5G mobile technology has been one of the main topics during MWC since a couple of years back and this year’s conference is no exception. The telecom industry is now ready to roll out 5G to the world and conference participants were eager to address the implementation of 5G in various use cases. As a researcher in mHealth, I travelled to Barcelona with a specific question in mind: What impact will the roll-out of 5G have on the healthcare industry?

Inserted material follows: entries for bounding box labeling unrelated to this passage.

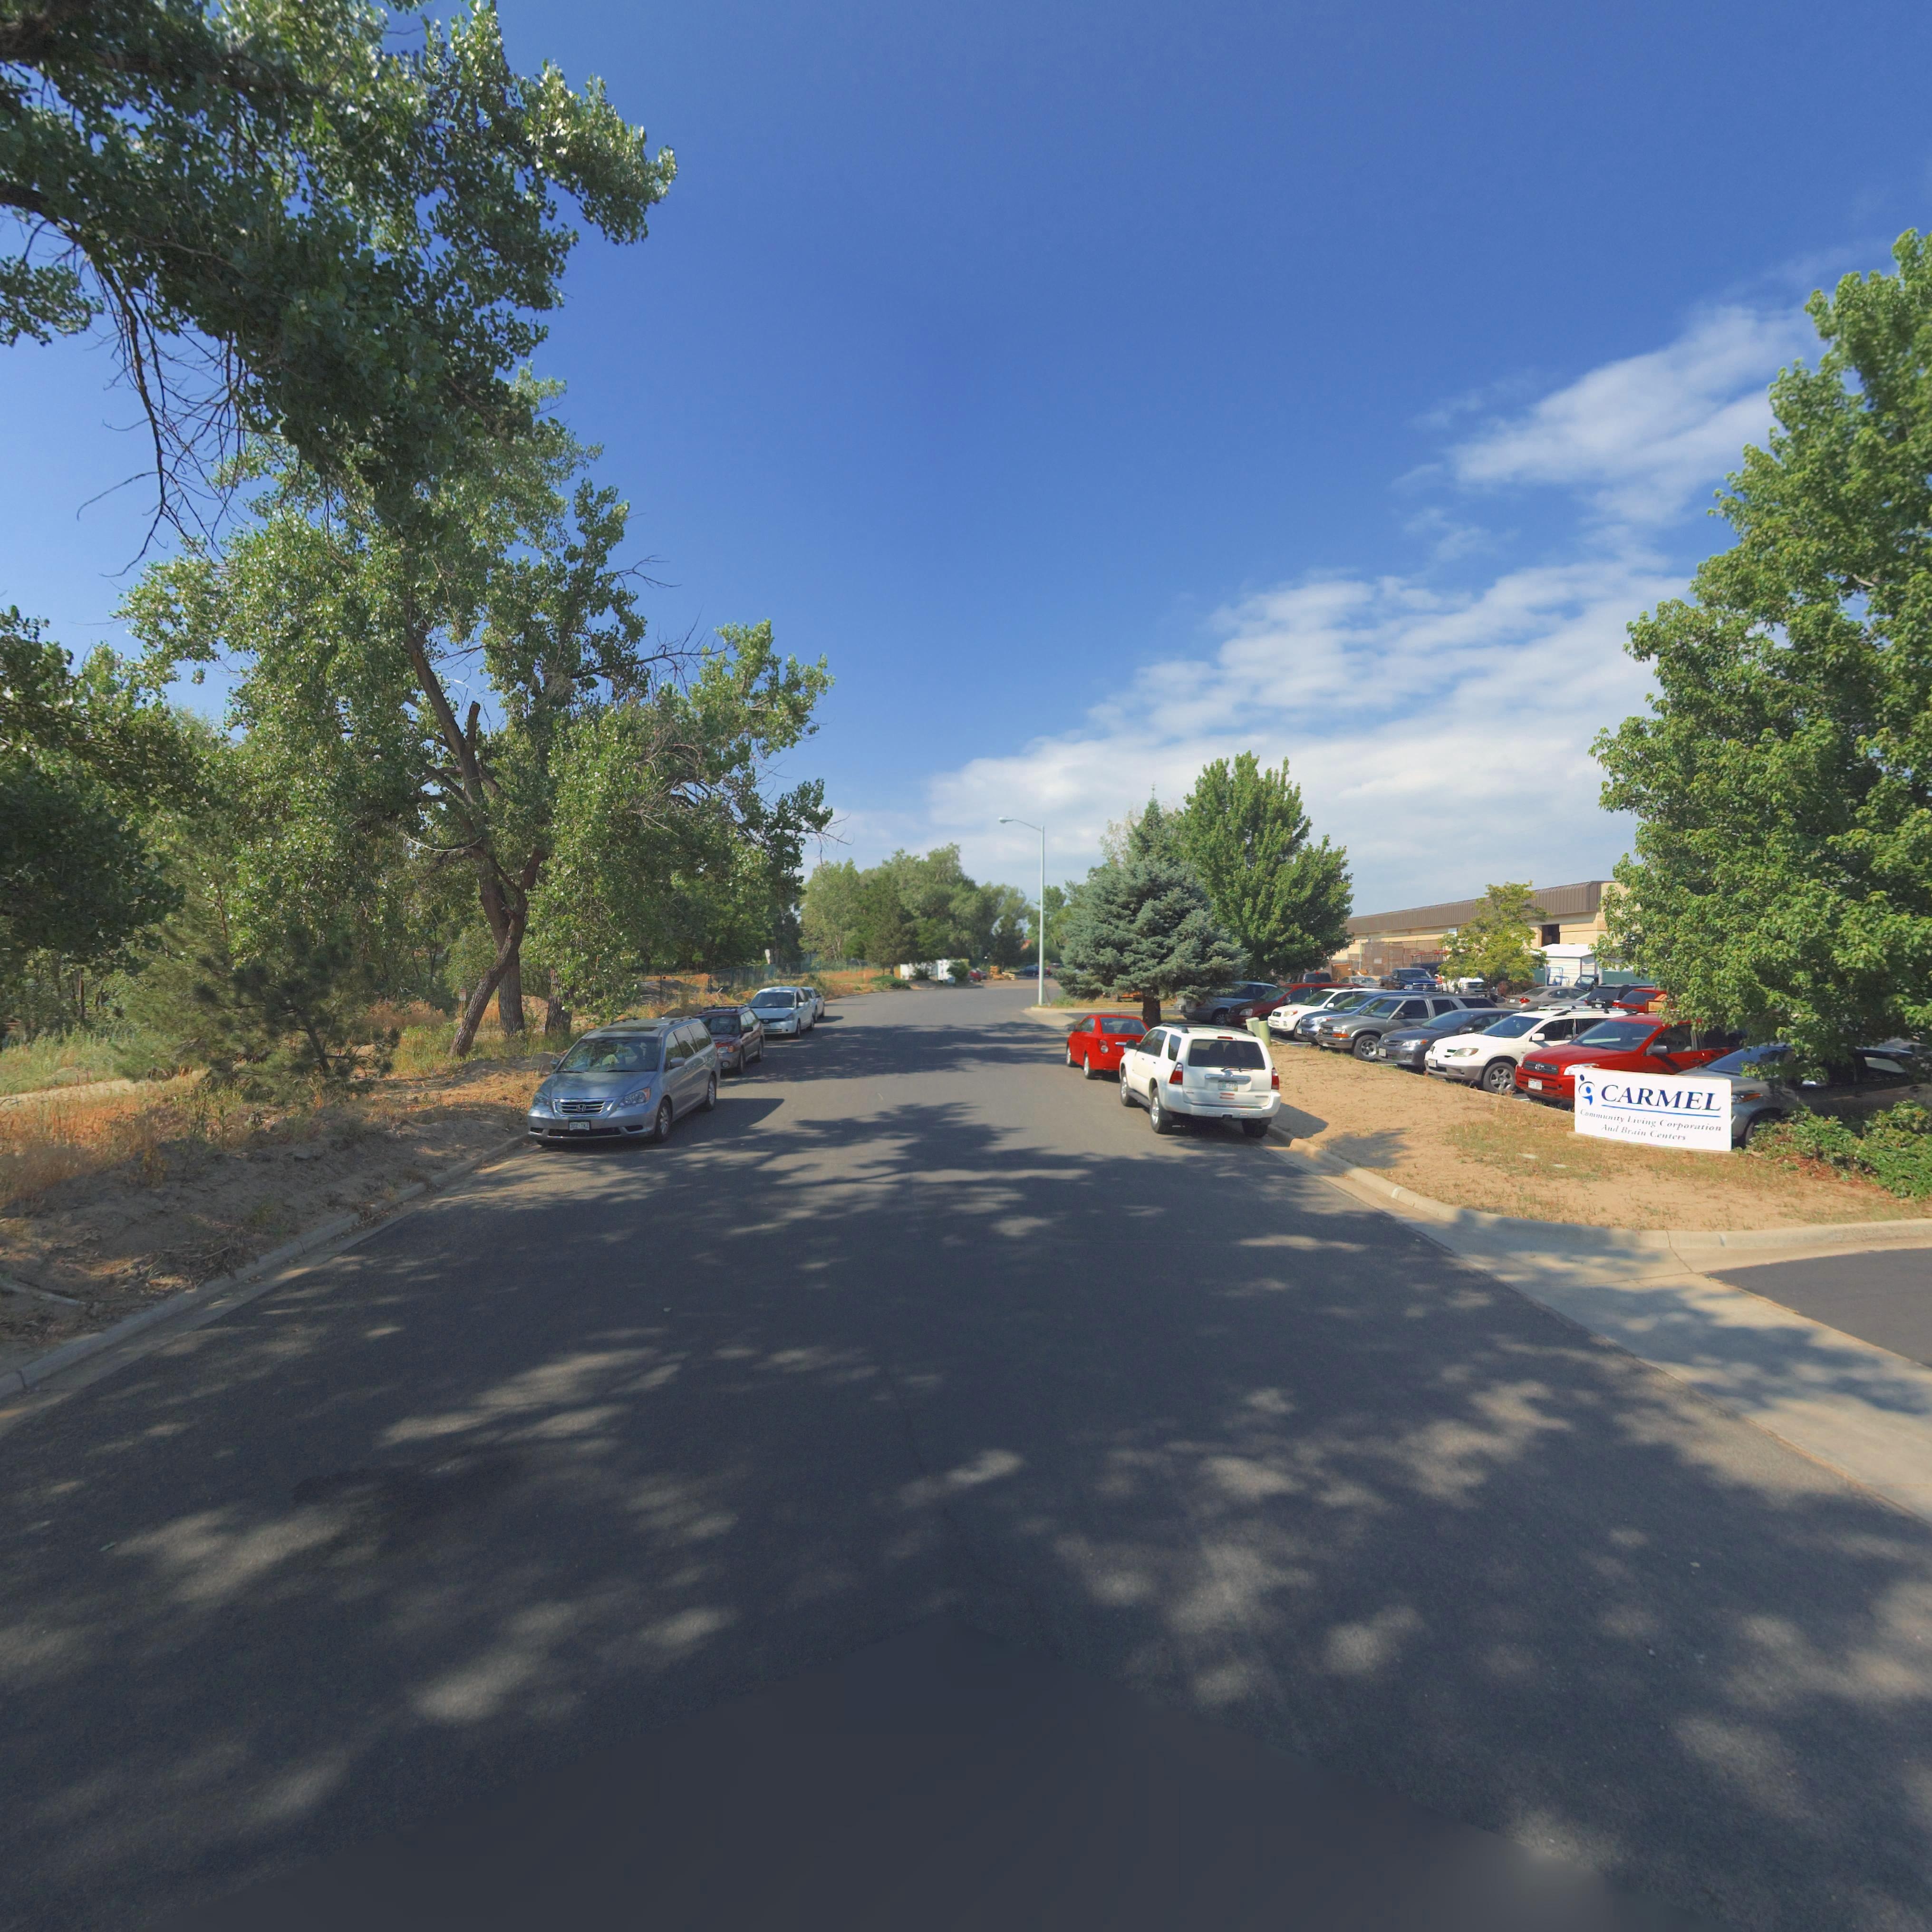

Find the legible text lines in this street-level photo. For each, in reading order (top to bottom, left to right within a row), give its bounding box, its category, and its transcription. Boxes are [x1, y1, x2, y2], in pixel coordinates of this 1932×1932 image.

[1601, 1083, 1722, 1111] BusinessName: CARMEL
[1580, 1108, 1721, 1131] BusinessName: Commun**y *iving Corpor*tion
[1600, 1123, 1687, 1141] BusinessName: And Br*in Center*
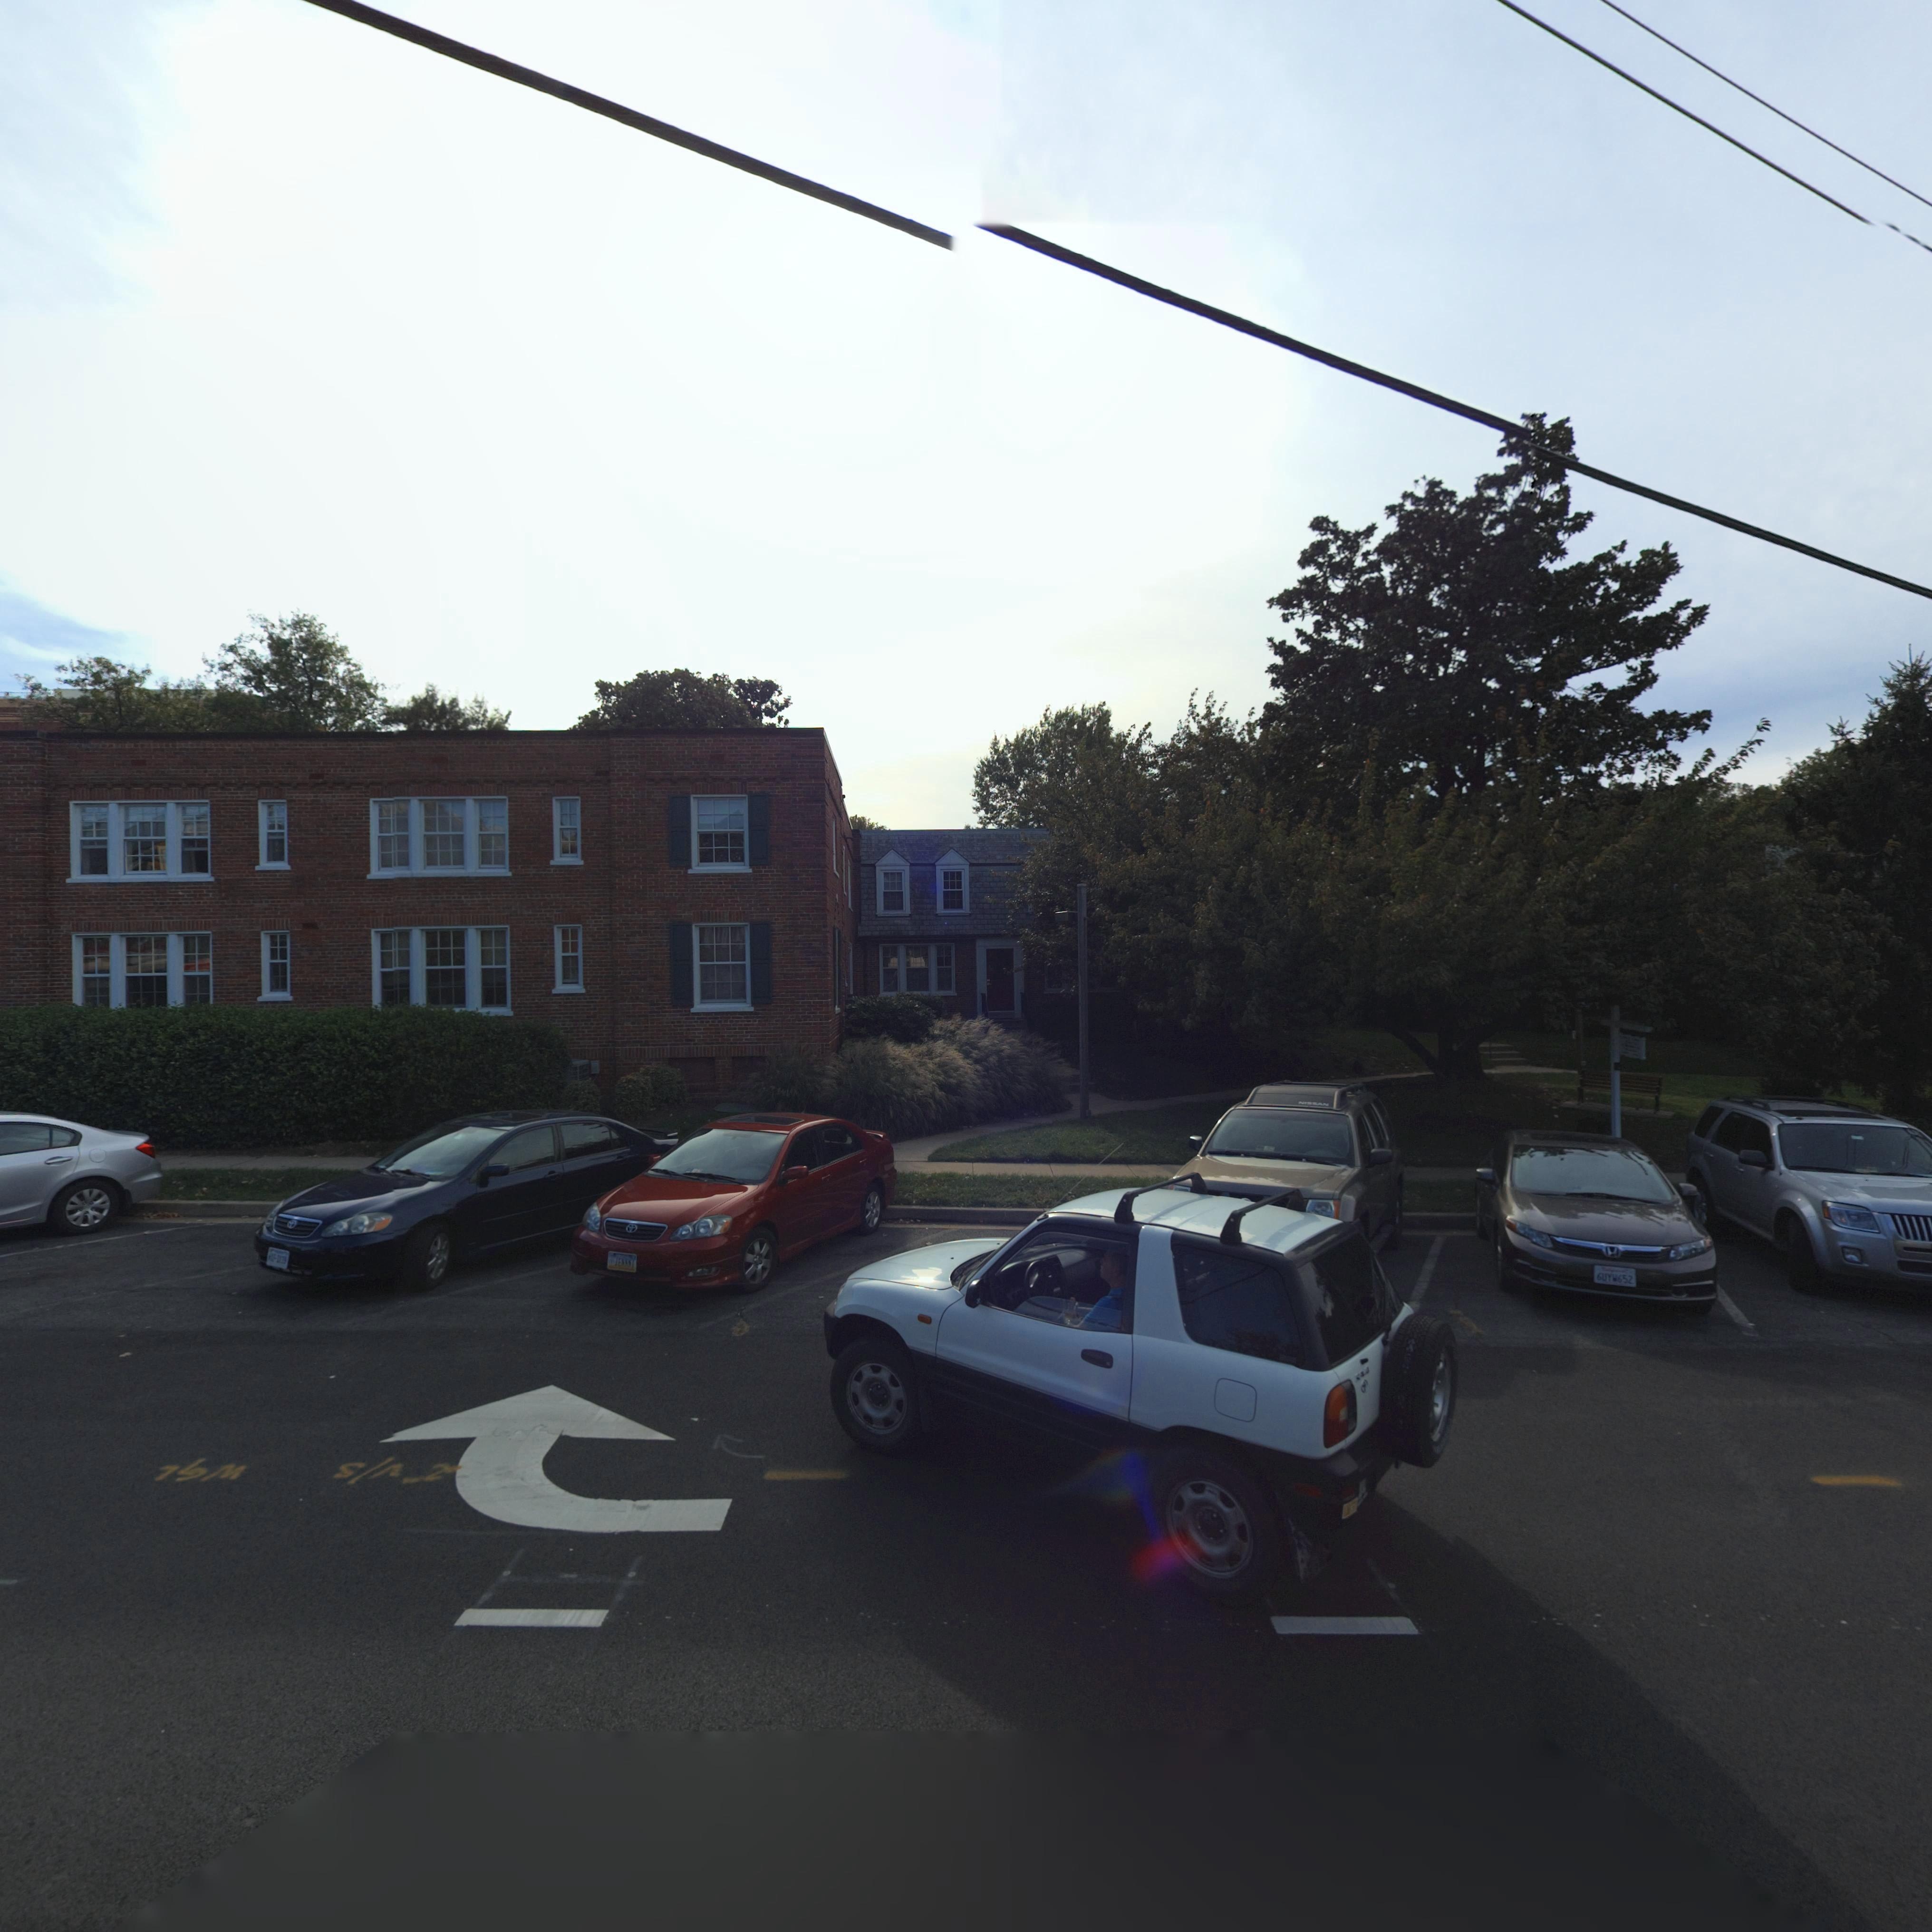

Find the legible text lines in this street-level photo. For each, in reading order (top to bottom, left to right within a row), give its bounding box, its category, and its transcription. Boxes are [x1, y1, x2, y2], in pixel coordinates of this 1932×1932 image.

[1297, 1101, 1330, 1107] None: NISSAN
[280, 1256, 288, 1265] None: 39
[614, 1257, 636, 1269] None: JENNN*
[1595, 1272, 1634, 1285] None: 6UYW652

A promising healthcare application this year was the 5G ambulance, as showcased both by Ericsson and the Catalonian Government. Actors demonstrated how a medical doctor could remotely assess a patient using a high-quality video showing the inside of the ambulance as well as a live ultrasound image and standard vital signs such as blood pressure, heart rate and oxygen saturation. This will likely be among the first applications of 5G in the healthcare industry. Video-solutions for stroke assessment in ambulances are already being tested around the world, although currently on 4G networks, for example in Sweden, the UK and the US.
The demonstration that drew most attention was however an event named the “First 5G telementored live surgery!”. A room full of journalists watched a team of doctors removing a cancerous tumour – all mentored by a medical doctor standing on stage in front of the audience. The surgical team was three miles away in an operating room at the Hospital Clinic Barcelona. The on-stage doctor could guide the operating surgeons during the procedure by watching the live video feed of the patient. Thanks to the low latency and high-quality video provided by the 5G connection, guidance could be given in real-time. The value of telementoring is the sharing of surgical expertise throughout the world. With 5G based telementoring, local surgeons can learn from experts in the field without having to relocate. Likewise, more patients can eventually undergo procedures that were previously only accessible via expensive and distant travels. The event was arranged in collaboration with the Hospital Clinic of Barcelona, Advances in Surgery (AIS) channel, Vodafone Spain, GSMA and the Mobile World Capital of Barcelona.
On the hall floor, a handful of vendors showcased wrist-worn monitors for measuring heart rate variability and blood pressure based on photoplethysmography (PPG). While none were approved for diagnostic use, a few devices had received either a CE mark or an FDA 510(k) approval for continuous monitoring. These can be used for detecting deviations in the patient’s health status which could then be addressed in further examinations. Those that are interested could for example take a closer look at Biobeat or OnePulse. Other medical devices that were showcased include Sense4Care’s Parkinson’s disease Holter monitor, InsulClock’s insulin pen connector, Comarch’s ECG vest and Italtel’s 5G ECG t-shirt.
5G may not result in a palette of new use cases for healthcare, especially considering the slow adoption of innovation in this industry. However, it will be a prerequisite for the continuing expansion of existing use cases. As a key improvement in 5G networks will be increased capacity, 5G will enable more connected devices than the currently crowded LTE networks. An important note was also made during the conference: about 80–85 percent of healthcare services are provided in a primary care setting. Meanwhile, technological development is often focused on advanced hospital solutions. Perhaps the following years is the time to really scale-up existing mHealth solutions and alleviate the pressure on the primary care systems and make healthcare more efficient for the millions of patients around the world living with diabetes, asthma, COPD, hypertension, arrhythmia or heart failure.